To solve the question regarding the distance \( x \) covered by a body with an initial velocity \( v_0 \) and constant acceleration \( a \), let's analyze the equation given: \[ x = v_0 t + \frac{1}{2} a t^2 \] This equation is derived from the basic principles of motion under constant acceleration.

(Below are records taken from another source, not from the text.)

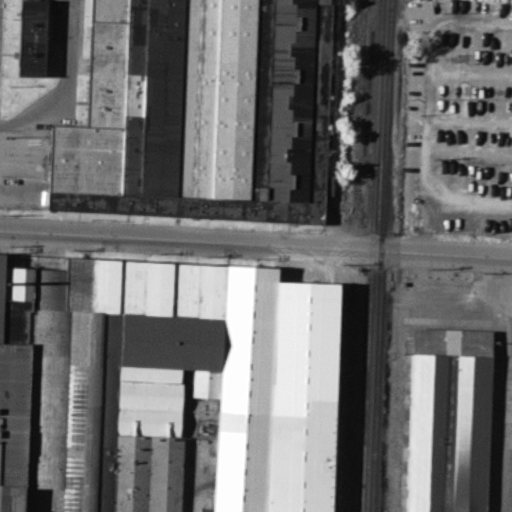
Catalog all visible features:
building: (31, 36)
building: (30, 37)
road: (67, 83)
building: (191, 106)
building: (199, 112)
road: (427, 128)
road: (255, 246)
railway: (371, 256)
railway: (381, 256)
building: (450, 340)
building: (164, 383)
building: (165, 383)
road: (504, 385)
building: (448, 416)
building: (471, 426)
building: (424, 432)
road: (44, 501)
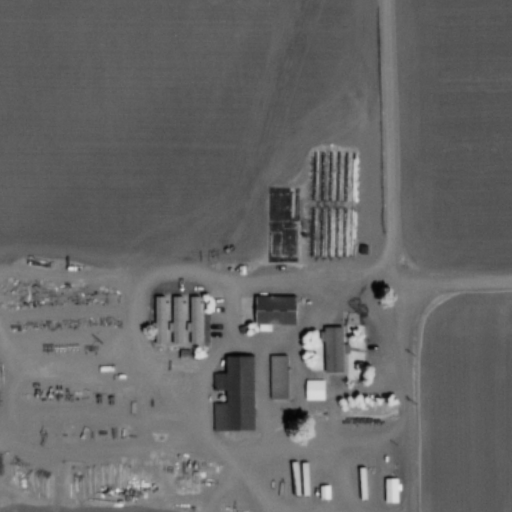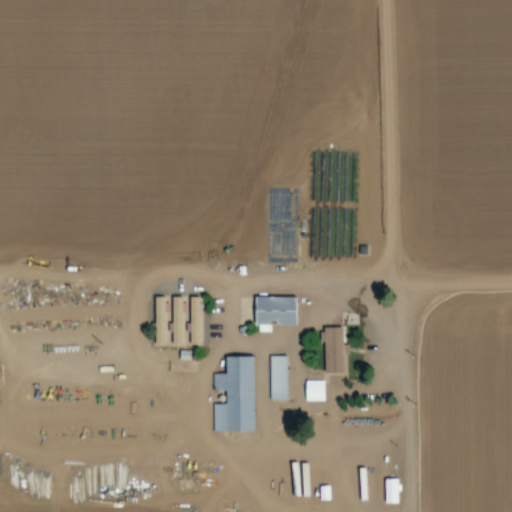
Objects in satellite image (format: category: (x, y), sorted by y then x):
road: (413, 255)
building: (274, 311)
building: (278, 378)
building: (314, 391)
building: (234, 397)
building: (391, 492)
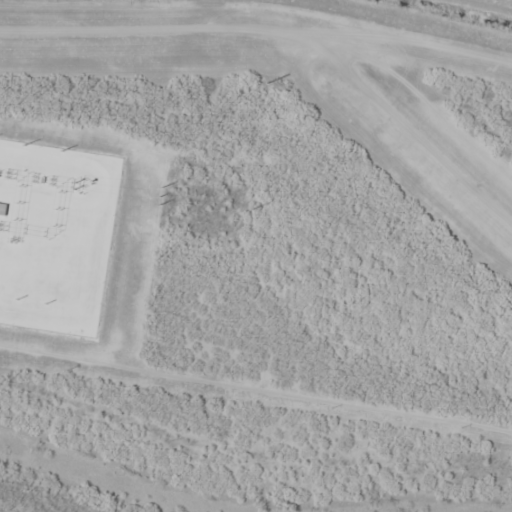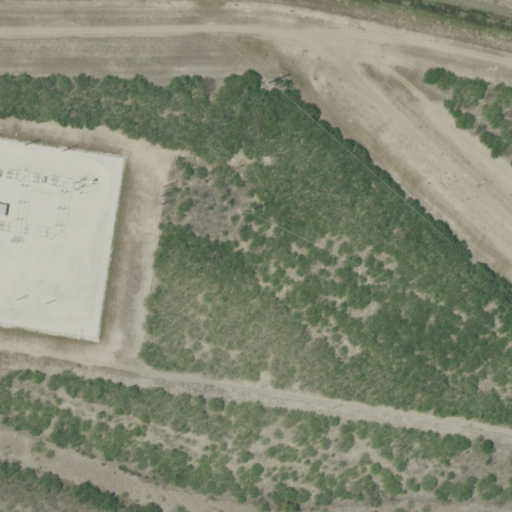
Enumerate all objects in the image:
power tower: (76, 185)
building: (2, 211)
power substation: (54, 236)
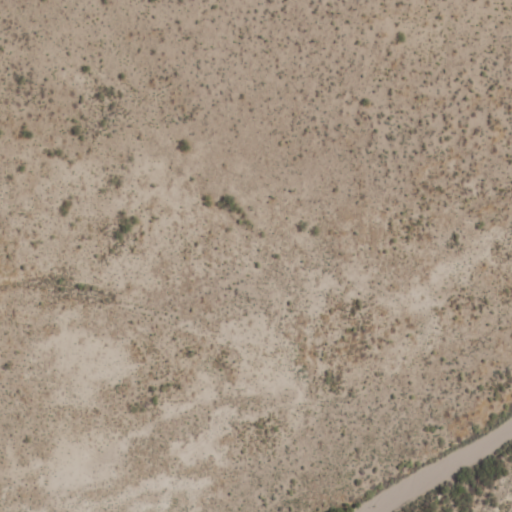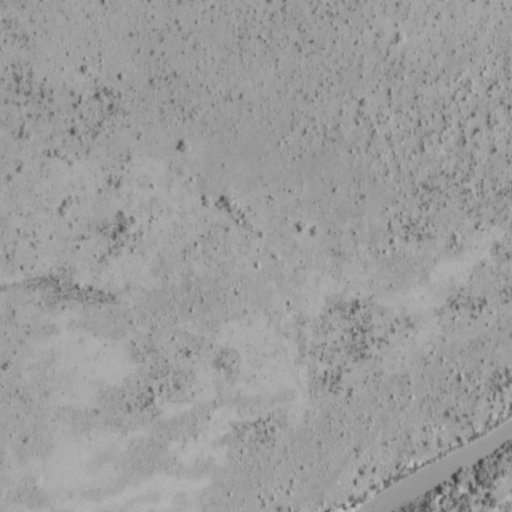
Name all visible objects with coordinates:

We will explore how this result follows from Newton's laws of motion, particularly focusing on the second law. ### Step-by-Step Solution: 1. **Understanding the Equation**: The equation \( x = v_0 t + \frac{1}{2} a t^2 \) represents the distance covered by an object in time \( t \) when it starts with an initial velocity \( v_0 \) and accelerates at a constant rate \( a \). 2. **Deriving Velocity**: To find the relationship between distance, velocity, and acceleration, we can differentiate the distance equation with respect to time \( t \): \[ \frac{dx}{dt} = v_0 + at \] Here, \( \frac{dx}{dt} \) gives us the velocity \( v \) of the object at any time \( t \). 3. **Deriving Acceleration**: Next, we differentiate the velocity equation again to find acceleration: \[ \frac{d^2x}{dt^2} = a \] This shows that the acceleration \( a \) is constant, which is a key assumption in deriving the original equation. 4. **Relating to Newton's Second Law**: According to Newton's second law, the net force \( F \) acting on an object is equal to the mass \( m \) of the object multiplied by its acceleration \( a \): \[ F = ma \] The acceleration \( a \) can be expressed as the change in velocity over time, which is consistent with our previous derivation of velocity and acceleration from the distance equation. 5. **Conclusion**: The equation \( x = v_0 t + \frac{1}{2} a t^2 \) is derived from the principles of kinematics, which are fundamentally based on Newton's second law of motion. Therefore, the correct answer to the question is that this result follows from **Newton's second law**. ### Final Answer: The result \( x = v_0 t + \frac{1}{2} a t^2 \) follows from **Newton's second law**.